Minimum: A100 80GB at Q4_K_M (180 GB on disk, ~80-90 GB active resident at Q4 = tight but feasible). Recommended: dual RTX A6000 96 GB total at Q4_K_M with row-split (8-16K context). Budget path: CPU-only on 256 GB RAM server at Q4_K_M (3-6 tok/s). VRAM math: 389B total, ~52B active. Q4_K_M for active subset ≈ 30 GB. Expert weights (inactive) stored in VRAM or RAM depending on offload strategy. llama.cpp with KV offload and expert offload to RAM reduces VRAM requirement but adds latency on expert switches.
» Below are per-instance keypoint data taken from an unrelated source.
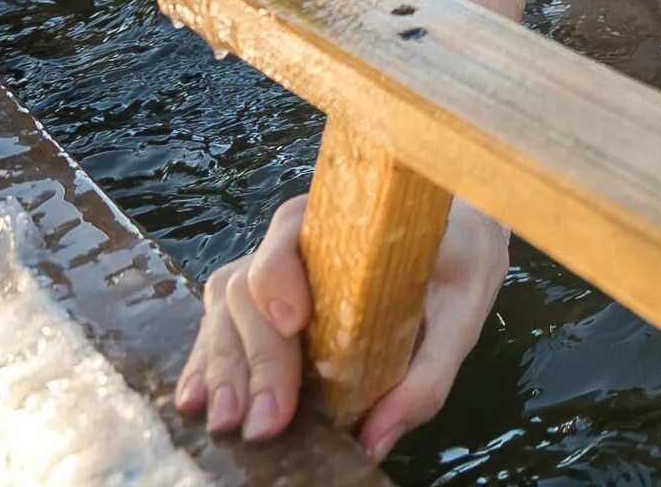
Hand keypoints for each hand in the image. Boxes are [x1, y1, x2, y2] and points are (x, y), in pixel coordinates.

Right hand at [176, 196, 506, 458]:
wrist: (456, 233)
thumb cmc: (459, 260)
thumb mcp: (465, 310)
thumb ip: (427, 374)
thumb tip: (374, 440)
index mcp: (348, 219)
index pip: (293, 230)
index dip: (281, 275)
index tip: (293, 323)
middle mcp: (297, 237)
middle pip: (249, 286)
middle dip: (253, 358)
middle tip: (263, 421)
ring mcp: (272, 269)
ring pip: (224, 308)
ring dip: (221, 368)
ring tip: (226, 422)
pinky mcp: (259, 302)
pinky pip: (219, 326)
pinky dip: (205, 364)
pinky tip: (195, 402)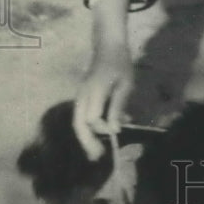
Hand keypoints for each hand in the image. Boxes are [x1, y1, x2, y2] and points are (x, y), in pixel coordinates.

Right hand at [73, 0, 132, 159]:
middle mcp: (83, 96)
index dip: (102, 128)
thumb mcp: (125, 85)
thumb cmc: (120, 64)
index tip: (115, 132)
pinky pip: (82, 116)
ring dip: (86, 138)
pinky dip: (88, 128)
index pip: (92, 118)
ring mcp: (80, 96)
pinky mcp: (82, 97)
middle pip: (79, 123)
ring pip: (78, 122)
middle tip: (97, 157)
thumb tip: (114, 129)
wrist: (108, 46)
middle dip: (86, 141)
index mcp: (94, 91)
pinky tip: (99, 135)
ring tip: (95, 152)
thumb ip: (118, 106)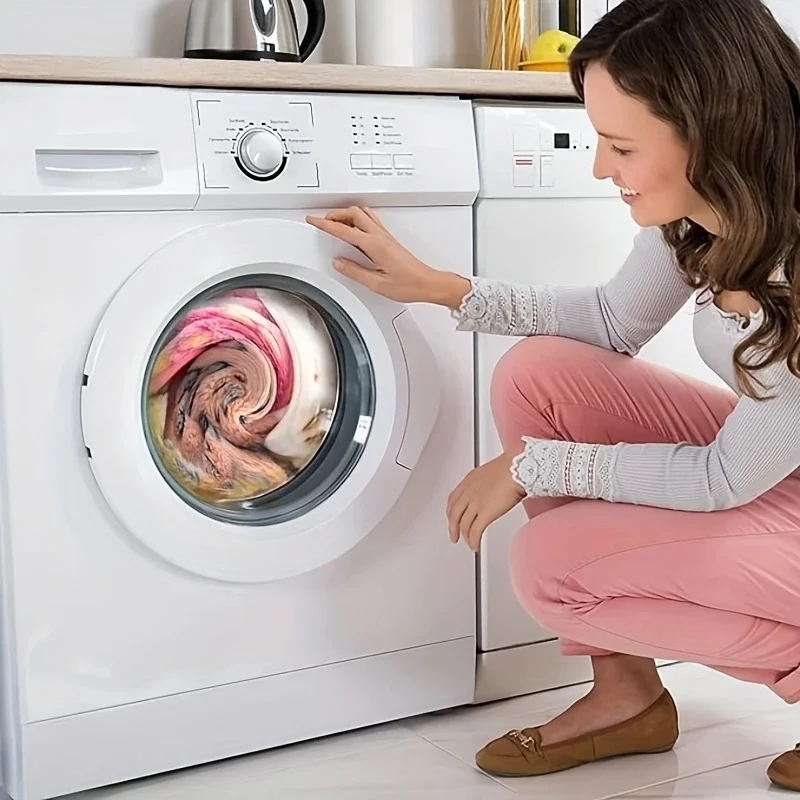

RTX 4090 24GB: Q3_K_M with aggressive expert offload to RAM. Mac Studio M4 Ultra 128GB can run Q4_K_M at ~4-8 tok/s. Cloud: 2× A100 at ~$16-30/hr.

What breaks first

Expert routing stall. When experts are offloaded to system RAM, a routing decision that hits a RAM-resident expert adds 50-200ms latency. At low batch sizes this creates visible stutter in generation. Keep as many experts in VRAM as possible. 2. Chinese-language bias. Hunyuan-Large is Tencent's model — training data is Chinese-heavy. English quality is competitive but may show Chinese-culture bias in nuanced prompts. 3. AWQ on MoE. AWQ-INT4 quantization on MoE architectures can produce worse degradation on expert-routing stability versus dense models. Test routing correctness at Q4 before deploying. 4. Tensor-split imbalance. llama.cpp row-split across mismatched GPUs (e.g., A6000 + RTX 3090) causes the faster GPU to idle waiting for the slower GPU. Use identical GPU pairs.

Runtime recommendation

llama.cpp with -ngl 999 and expert offload tuning for single-node. vLLM for multi-user serving with tensor-parallel=2 on A100. SGLang if vLLM MoE routing is unstable. Avoid Ollama — MoE expert offload isn't exposed in Ollama's config surface and default settings may cause OOM.

Common beginner mistakes

Mistake: Assuming "52B active" means it fits in 32 GB VRAM. Fix: All 389B experts must be accessible (disk/RAM/VRAM). The 52B is what's computed per token, not what's stored. Minimum ~180 GB storage for Q4. Mistake: Expecting consistent generation speed. Fix: Expert routing means some tokens route to VRAM-resident experts (fast) and some to RAM-resident experts (50-200ms stall). Speed varies per token. Mistake: Using Q8 for the full MoE. Fix: Q8 for 389B is ~350 GB — requires 4-8× A100. Start at Q4_K_M. Mistake: Ignoring license restrictions. Fix: Tencent's license for Hunyuan-Large may restrict commercial use. Verify on huggingface.co/tencent/Hunyuan-Large before production deployment.